Lily hated packing. She had to pack all her things, and she hated it. No amount of Wingardium Leviosa's could do the job for her, so she was stuck taking each object one by one and stuffing it into its respective box. She'd thrown away quite a few items by now, and had most of it packed, but she was leaving in two days to move into an apartment with Alice, and needed to finish soon. She hadn't even bothered mentioning the idea of living with James. No way would her parents like that, despite her having shared a dorm with him all year. Not that she minded living with Alice. It was just that she already knew how to live with James, and now she would have to re-learn how to live with someone.

So here she was, packing her things, long red hair tied into a messy ponytail, wand stuck in her pocket, and trying to not break a lightbulb. Eventually, she gave up the safe packing of the breakable item and put a charm on it, placing in between the taken-apart pieces of the lamp it belonged to. Exhausted and hungry for lunch, she sat down on her bed. Maybe she could get James to go someplace.

She pulled a small mirror off her dresser, stared into, watching her own reflection. It was, as of now, her best way to contact James, and also the gift he'd given her for her eighteenth birthday last week. She rubbed her hand over it, marveling again at the simple fact that there were no fingerprints. A moment later, James' face appeared.

"Can't talk now, Sirius is-" He was cut off as large water balloon was hurtled toward him, wetting his hair and dripping down the mirror. "Pelting me with those things. Will you try not to break my mirror?!" he yelled, and Sirius' response faded as James tucked the mirror into the safety of his pocket.

Lily laughed.
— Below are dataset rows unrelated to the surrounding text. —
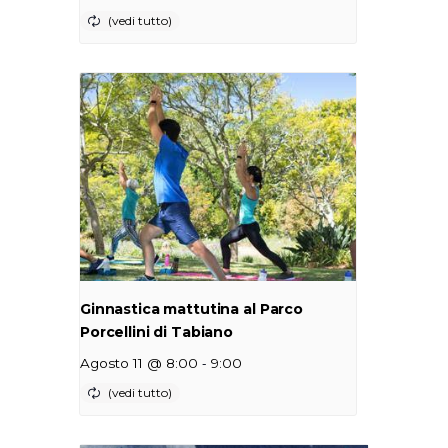
Ginnastica mattutina al Parco
Porcellini di Tabiano
-
Agosto 11 @ 8:00
9:00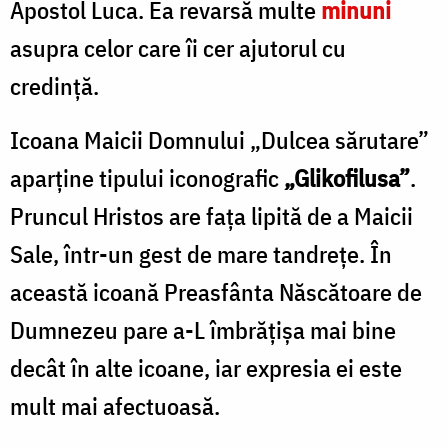
Apostol Luca. Ea revarsă multe
minuni
asupra celor care îi cer ajutorul cu
credință.
Icoana Maicii Domnului „Dulcea sărutare”
aparține tipului iconografic
„Glikofilusa”
.
Pruncul Hristos are fața lipită de a Maicii
Sale, într-un gest de mare tandrețe. În
această icoană Preasfânta Născătoare de
Dumnezeu pare a-L îmbrățișa mai bine
decât în alte icoane, iar expresia ei este
mult mai afectuoasă.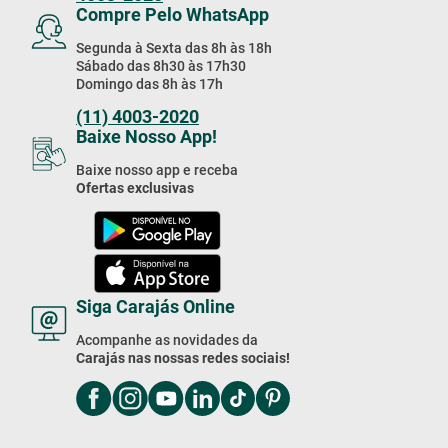
Estou de acordo com a
Cadastrar
Política de Privacidade
Compre Pelo Telefone
Compre por telefone
Segunda à Sexta das 8h às 18h
Sábado das 8h30 às 17h30
Domingo das 8h às 17h
Exceto feriados
4003-2020
Compre Pelo WhatsApp
Segunda à Sexta das 8h às 18h
Sábado das 8h30 às 17h30
Domingo das 8h às 17h
(11) 4003-2020
Baixe Nosso App!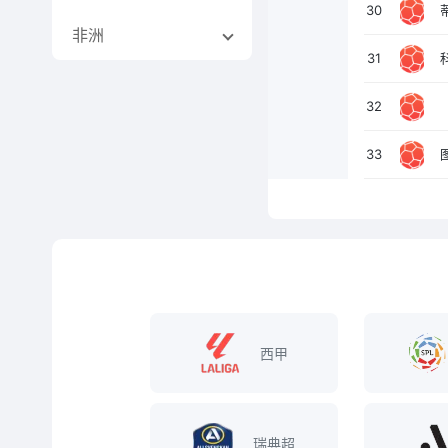
30
非洲
31
32
33
西甲
瑞典超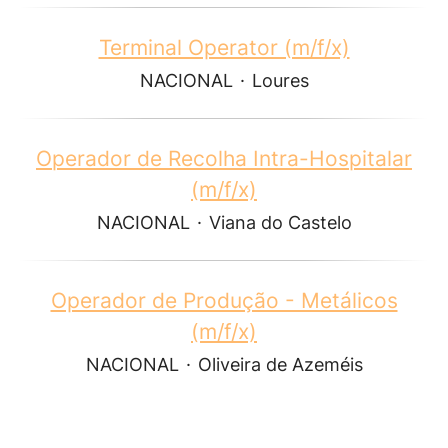
Terminal Operator (m/f/x)
NACIONAL
·
Loures
Operador de Recolha Intra-Hospitalar
(m/f/x)
NACIONAL
·
Viana do Castelo
Operador de Produção - Metálicos
(m/f/x)
NACIONAL
·
Oliveira de Azeméis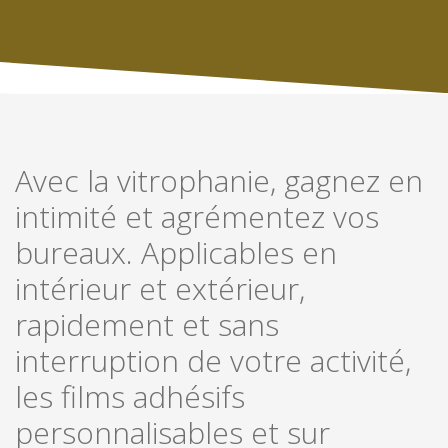
Avec la vitrophanie, gagnez en
intimité et agrémentez vos
bureaux. Applicables en
intérieur et extérieur,
rapidement et sans
interruption de votre activité,
les films adhésifs
personnalisables et sur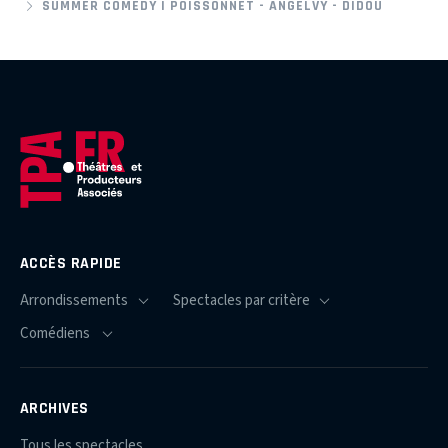
SUMMER COMEDY | POISSONNET - ANGELVY - DIDOU
ACCÈS RAPIDE
ARCHIVES
Tous les spectacles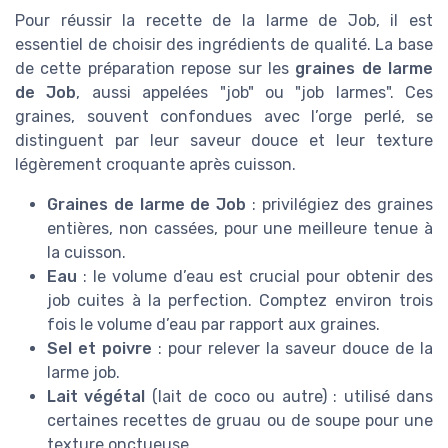
Pour réussir la recette de la larme de Job, il est
essentiel de choisir des ingrédients de qualité. La base
de cette préparation repose sur les
graines de larme
de Job
, aussi appelées "job" ou "job larmes". Ces
graines, souvent confondues avec l’orge perlé, se
distinguent par leur saveur douce et leur texture
légèrement croquante après cuisson.
Graines de larme de Job
: privilégiez des graines
entières, non cassées, pour une meilleure tenue à
la cuisson.
Eau
: le volume d’eau est crucial pour obtenir des
job cuites à la perfection. Comptez environ trois
fois le volume d’eau par rapport aux graines.
Sel et poivre
: pour relever la saveur douce de la
larme job.
Lait végétal
(lait de coco ou autre) : utilisé dans
certaines recettes de gruau ou de soupe pour une
texture onctueuse.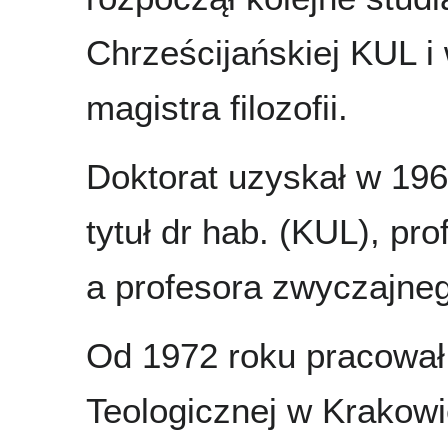
Chrześcijańskiej KUL i
magistra filozofii.
Doktorat uzyskał w 196
tytuł dr hab. (KUL), p
a profesora zwyczajne
Od 1972 roku pracował 
Teologicznej w Krakowie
She'd already seen - and participated in - one of Sirius' water fights, and didn't blame James for not letting her talk. Apparently, there was a very affective and probably illegal water balloon charm Sirius knew and refused to share.

Resigned to waiting for James, Lily went back to packing. She'd already packed most of what she wanted, save a few photographs that were reserved for the top of the boxes, the safest place to pack them. Lily hunted around the room for anything she'd missed, and moved her dresser from the wall just to be sure.

A crumpled piece of paper had been wedged in the small space. Lily picked it up, careful. It was a drawing. She'd tried to throw it away, in the summer after fifth year, no doubt. She'd gone on a tirad, throwing away and smashing whatever he'd given her, till none of it was left. She must have missed the waste basket with this one. For some reason, she hadn't ripped it. And now she was left with the last survivor of a long-dead, massacre of a friendship. And for some reason, she couldn't bring herself to throw it away.

The too bright green eyes stared back at her, the drawing looking a lot less proportionate than she remembered it. When he gave it to her, she thought it was the best drawing ever, better than anything she'd ever drawn, better, even, than Petunia, who was quite older and more experienced at the proper use of coloured pencil and crayon. The hair was really just a hair-shaped blob, lacking vertical lines for texture. The eyelashes stuck up to much, the eyes themselves were rather large, and the lips weren't symmetrical. But yet, she couldn't throw it away.

So she packed it, tucking it beside the lamp, hidden from view. And though she didn't know it at the time, she never threw it away. Even when she was married, she kept it in the pocket of a coat she never wore, and it was buried in her ruined house, between a fallen bed table and broken floorboards.